Published online by Cambridge University Press: 05 June 2012
The preceding chapters have defended several elements of a therapeutic response to metaphysics: by elaborating a non-essentialist, non-correspondentist account of concepts and meaning, and explaining theological concept use in terms of the Spirit’s circulation through practices of intersubjective recognition, we arrived at the conclusion that one’s rejection of an essentialist-correspondentist picture of language’s relation to God need not be thought to entail that God stands at a distance from language. In order to complete the therapy, we must address two further issues, namely, intentionality and truth. This chapter takes up the issue of “intentionality,” by which I mean the object-directedness of one’s words and thoughts – the issue, that is, of the very idea that words could have God as their object. This issue can be further analyzed in terms of two sub-issues, namely, that of object-directedness – here, the use of words to refer to an object – and of object-directedness – the availability of such objects. It turns out that therapy is needed here, too, since intentionality, like meaning, has long been understood along essentialist-correspondentist lines and has, accordingly, given rise to the assumption that the failure of essentialist-correspondentist metaphysics entails that one cannot intend God with one’s words.

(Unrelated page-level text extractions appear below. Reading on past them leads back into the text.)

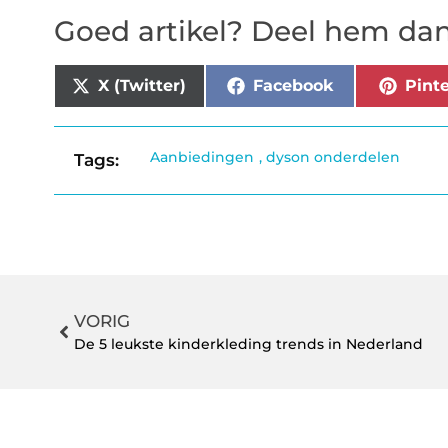
Goed artikel? Deel hem dan
X (Twitter)
Facebook
Pinte
Aanbiedingen
,
dyson onderdelen
Tags:
VORIG
De 5 leukste kinderkleding trends in Nederland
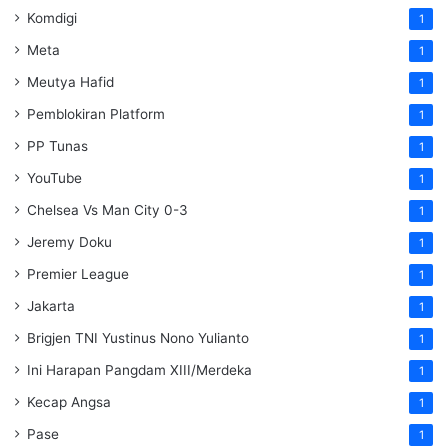
Komdigi
1
Meta
1
Meutya Hafid
1
Pemblokiran Platform
1
PP Tunas
1
YouTube
1
Chelsea Vs Man City 0-3
1
Jeremy Doku
1
Premier League
1
Jakarta
1
Brigjen TNI Yustinus Nono Yulianto
1
Ini Harapan Pangdam XIII/Merdeka
1
Kecap Angsa
1
Pase
1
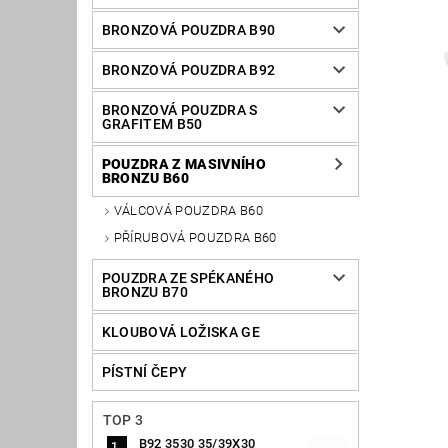
BRONZOVÁ POUZDRA B90
BRONZOVÁ POUZDRA B92
BRONZOVÁ POUZDRA S
GRAFITEM B50
POUZDRA Z MASIVNÍHO
BRONZU B60
VÁLCOVÁ POUZDRA B60
PŘÍRUBOVÁ POUZDRA B60
POUZDRA ZE SPÉKANÉHO
BRONZU B70
KLOUBOVÁ LOŽISKA GE
PÍSTNÍ ČEPY
TOP 3
B92 3530 35/39X30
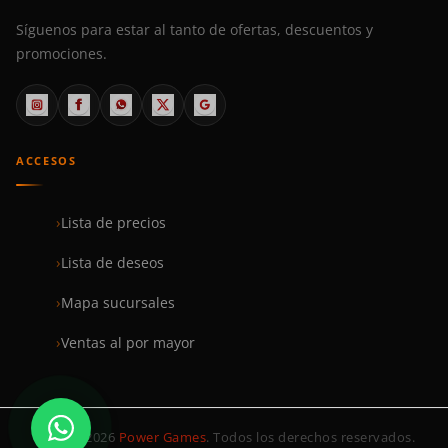
Síguenos para estar al tanto de ofertas, descuentos y
promociones.
ACCESOS
Lista de precios
Lista de deseos
Mapa sucursales
Ventas al por mayor
© 1999–2026
Power Games
. Todos los derechos reservados.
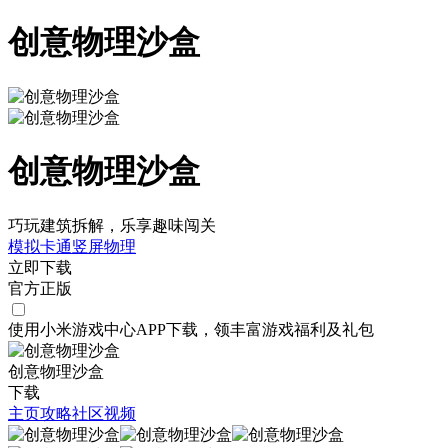
创意物理沙盒
创意物理沙盒
巧玩建筑拆解，乐享趣味闯关
模拟
卡通
竖屏
物理
立即下载
官方正版
使用小米游戏中心APP
下载
，领丰富游戏
福利
及
礼包
创意物理沙盒
下载
主页
攻略
社区
视频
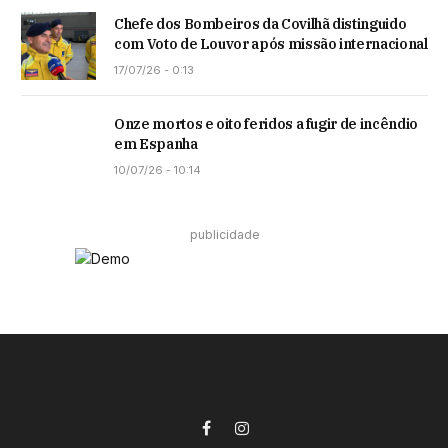
Chefe dos Bombeiros da Covilhã distinguido
com Voto de Louvor após missão internacional
17/07/26 - 0:13
Onze mortos e oito feridos a fugir de incêndio
em Espanha
10/07/26 - 10:14
publicidade
Facebook
Instagram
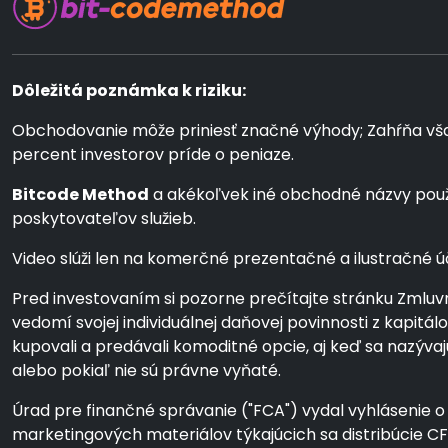
Dôležitá poznámka k riziku:
Obchodovanie môže priniesť značné výhody; Zahŕňa však a
percent investorov príde o peniaze.
Bitcode Method
a akékoľvek iné obchodné názvy použí
poskytovateľov služieb.
Video slúži len na komerčné prezentačné a ilustračné úče
Pred investovaním si pozorne prečítajte stránku Zmluvn
vedomí svojej individuálnej daňovej povinnosti z kapit
kupovali a predávali komoditné opcie, aj keď sa nazýv
alebo pokiaľ nie sú právne vyňaté.
Úrad pre finančné správanie ("FCA") vydal vyhlásenie o 
marketingových materiálov týkajúcich sa distribúcie 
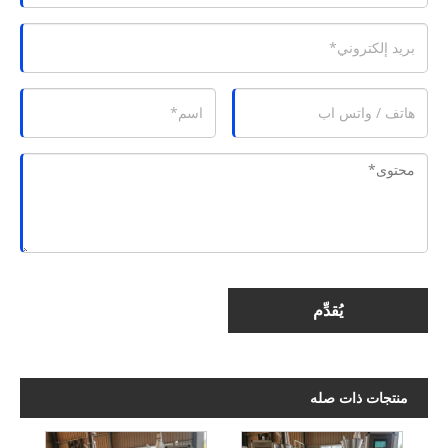
يُقدِّم
منتجات ذات صله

Metaphysics, intentionality, and homesickness
There are two issues involved in accounting for the putative “aboutness” of God-talk: issues related to the semantical notion of reference – paradigmatically the use of a name to pick out some object – and those related to an object’s very availability. Each of these has been understood in essentialist-correspondentist terms at various points in its career, which has made it appear that if God cannot be inscribed within a metaphysical framework, then one cannot refer to God, and God is never available to one.